Antibiotic resistance: Why Big Pharma can't combat our second-worst killer

With swine flu giving viruses all the attention, bacteria probably felt a little jealous, because now it's trying to steal the media spotlight with a pandemic of its own. "Antibiotic resistance is an international pandemic that compromises the treatment of all infectious diseases," says a new report from the American Academy of Microbiology. "Resistance essentially is uncontrollable."

Pharmaceutical companies were quick to jump on the swine flu (H1N1) bandwagon and develop a vaccine -- attracting hundreds of millions of dollars of contracts from governments around the world in the process. But when it comes to antibiotics and fighting the growing problem of antibacterial resistance, the world doesn't seem as interested. The AAM's findings adds its voice to recent warnings on antibiotic research from the London School of Economics and Political Science, which agrees that Big Pharma needs better incentives for developing antibiotics.
The human and financial tolls

Antibiotic resistance arises mostly from random mutations in the bacteria genes. Some species or subspecies are "naturally resistant"; others develop an "acquired resistance" to antibacterial drugs. Both types can spread their resistance determinants through horizontal gene transfer or replication.

[Document layout detection listing]
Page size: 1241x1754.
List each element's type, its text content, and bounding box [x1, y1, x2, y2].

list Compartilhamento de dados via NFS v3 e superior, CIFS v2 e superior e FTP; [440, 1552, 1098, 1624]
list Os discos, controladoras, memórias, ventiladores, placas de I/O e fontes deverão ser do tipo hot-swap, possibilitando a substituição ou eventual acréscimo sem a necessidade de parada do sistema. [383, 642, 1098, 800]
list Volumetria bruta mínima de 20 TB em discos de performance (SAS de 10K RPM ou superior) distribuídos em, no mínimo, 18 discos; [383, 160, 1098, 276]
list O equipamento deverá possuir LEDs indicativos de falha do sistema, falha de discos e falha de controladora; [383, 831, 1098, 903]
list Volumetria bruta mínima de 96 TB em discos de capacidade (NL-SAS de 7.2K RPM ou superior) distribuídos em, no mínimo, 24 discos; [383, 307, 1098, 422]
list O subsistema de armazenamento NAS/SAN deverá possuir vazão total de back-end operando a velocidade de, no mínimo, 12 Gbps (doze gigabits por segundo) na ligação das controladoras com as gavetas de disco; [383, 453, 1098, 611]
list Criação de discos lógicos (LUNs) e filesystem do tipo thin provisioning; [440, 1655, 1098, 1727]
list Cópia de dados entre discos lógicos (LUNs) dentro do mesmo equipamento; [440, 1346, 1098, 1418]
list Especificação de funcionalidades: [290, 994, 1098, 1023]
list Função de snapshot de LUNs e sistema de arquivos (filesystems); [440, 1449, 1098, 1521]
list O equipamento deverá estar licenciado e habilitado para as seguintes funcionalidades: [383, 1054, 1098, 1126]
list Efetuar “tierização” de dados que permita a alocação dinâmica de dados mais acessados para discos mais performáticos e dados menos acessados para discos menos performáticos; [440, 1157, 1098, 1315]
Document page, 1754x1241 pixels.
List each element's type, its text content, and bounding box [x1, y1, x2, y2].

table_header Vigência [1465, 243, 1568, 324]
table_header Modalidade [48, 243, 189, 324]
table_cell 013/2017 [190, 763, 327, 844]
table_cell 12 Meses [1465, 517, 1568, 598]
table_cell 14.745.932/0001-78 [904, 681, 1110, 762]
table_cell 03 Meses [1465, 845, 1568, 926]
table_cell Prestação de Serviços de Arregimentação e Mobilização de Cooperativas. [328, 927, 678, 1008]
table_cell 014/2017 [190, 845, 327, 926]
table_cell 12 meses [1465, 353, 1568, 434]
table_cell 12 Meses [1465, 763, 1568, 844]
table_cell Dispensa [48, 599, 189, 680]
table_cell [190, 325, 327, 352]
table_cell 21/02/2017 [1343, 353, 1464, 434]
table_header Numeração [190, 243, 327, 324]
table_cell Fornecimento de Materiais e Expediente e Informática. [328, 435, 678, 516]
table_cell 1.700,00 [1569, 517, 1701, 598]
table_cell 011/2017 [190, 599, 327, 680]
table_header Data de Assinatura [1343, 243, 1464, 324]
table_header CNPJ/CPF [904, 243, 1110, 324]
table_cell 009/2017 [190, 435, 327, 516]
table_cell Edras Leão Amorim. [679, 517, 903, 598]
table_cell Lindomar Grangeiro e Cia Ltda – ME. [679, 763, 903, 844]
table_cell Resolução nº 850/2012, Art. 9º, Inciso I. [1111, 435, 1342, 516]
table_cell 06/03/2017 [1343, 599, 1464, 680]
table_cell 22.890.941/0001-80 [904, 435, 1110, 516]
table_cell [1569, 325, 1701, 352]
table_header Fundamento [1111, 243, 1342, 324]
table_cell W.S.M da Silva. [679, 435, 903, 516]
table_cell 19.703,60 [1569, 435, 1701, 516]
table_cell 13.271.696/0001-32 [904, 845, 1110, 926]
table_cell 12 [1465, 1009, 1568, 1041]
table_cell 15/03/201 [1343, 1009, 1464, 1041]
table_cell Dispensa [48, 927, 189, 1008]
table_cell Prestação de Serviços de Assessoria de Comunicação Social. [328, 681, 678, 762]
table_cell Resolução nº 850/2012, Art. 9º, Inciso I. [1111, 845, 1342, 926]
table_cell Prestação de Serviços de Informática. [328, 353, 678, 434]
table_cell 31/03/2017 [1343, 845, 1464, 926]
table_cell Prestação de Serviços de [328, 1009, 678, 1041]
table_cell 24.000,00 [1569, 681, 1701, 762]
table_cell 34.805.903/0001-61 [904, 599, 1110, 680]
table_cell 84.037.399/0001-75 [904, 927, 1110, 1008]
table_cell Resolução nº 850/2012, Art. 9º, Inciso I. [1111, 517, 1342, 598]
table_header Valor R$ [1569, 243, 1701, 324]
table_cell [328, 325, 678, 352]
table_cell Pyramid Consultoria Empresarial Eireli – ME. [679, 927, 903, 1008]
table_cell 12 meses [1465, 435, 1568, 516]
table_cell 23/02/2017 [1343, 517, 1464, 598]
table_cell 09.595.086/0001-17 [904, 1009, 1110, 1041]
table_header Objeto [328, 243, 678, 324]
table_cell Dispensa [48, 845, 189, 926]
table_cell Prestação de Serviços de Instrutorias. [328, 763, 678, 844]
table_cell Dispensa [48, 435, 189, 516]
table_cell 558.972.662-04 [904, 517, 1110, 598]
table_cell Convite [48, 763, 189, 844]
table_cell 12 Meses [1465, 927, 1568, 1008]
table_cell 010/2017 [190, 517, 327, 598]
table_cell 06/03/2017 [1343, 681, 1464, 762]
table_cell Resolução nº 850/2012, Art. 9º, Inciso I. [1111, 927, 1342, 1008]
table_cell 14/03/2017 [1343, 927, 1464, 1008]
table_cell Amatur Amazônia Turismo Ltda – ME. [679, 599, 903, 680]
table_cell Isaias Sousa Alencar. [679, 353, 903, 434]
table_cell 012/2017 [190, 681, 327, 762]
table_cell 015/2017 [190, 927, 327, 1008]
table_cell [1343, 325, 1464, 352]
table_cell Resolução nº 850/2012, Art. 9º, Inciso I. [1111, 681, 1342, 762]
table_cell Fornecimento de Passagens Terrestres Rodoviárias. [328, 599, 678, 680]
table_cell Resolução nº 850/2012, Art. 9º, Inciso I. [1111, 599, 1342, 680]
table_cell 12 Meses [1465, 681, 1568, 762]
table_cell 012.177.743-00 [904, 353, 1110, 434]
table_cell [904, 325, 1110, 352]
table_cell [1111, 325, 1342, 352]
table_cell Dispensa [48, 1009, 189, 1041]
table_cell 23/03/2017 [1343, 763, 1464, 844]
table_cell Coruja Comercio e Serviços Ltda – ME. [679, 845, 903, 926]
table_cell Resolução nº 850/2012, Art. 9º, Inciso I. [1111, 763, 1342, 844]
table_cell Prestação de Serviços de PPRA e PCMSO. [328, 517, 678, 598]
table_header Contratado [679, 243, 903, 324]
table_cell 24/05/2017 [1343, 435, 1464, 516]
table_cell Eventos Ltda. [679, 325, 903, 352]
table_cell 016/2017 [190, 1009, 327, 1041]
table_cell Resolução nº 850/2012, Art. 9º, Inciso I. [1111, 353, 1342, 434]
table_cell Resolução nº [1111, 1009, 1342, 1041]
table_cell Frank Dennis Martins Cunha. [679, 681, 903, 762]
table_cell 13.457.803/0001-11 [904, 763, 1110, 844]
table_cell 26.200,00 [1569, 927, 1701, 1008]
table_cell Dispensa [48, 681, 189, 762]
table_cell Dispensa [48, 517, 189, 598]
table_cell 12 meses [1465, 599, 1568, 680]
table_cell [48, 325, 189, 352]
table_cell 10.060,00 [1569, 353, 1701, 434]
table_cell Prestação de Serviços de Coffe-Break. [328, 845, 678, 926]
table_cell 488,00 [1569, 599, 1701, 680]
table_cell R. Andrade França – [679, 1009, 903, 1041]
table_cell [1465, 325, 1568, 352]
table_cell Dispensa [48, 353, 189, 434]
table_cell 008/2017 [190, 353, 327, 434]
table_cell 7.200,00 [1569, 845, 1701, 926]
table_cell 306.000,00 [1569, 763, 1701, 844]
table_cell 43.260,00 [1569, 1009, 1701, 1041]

Work to complete:
Answer from the antibiotic resistance article:
(a) Which organization issued the new report calling antibiotic resistance an international pandemic?
(b) Which institution had recently warned that Big Pharma needs better incentives for developing antibiotics?
(c) What does antibiotic resistance mostly arise from?
You won't need the listing for any of this.

Exercise output:
(a) The American Academy of Microbiology
(b) The London School of Economics and Political Science
(c) Random mutations in the bacteria genes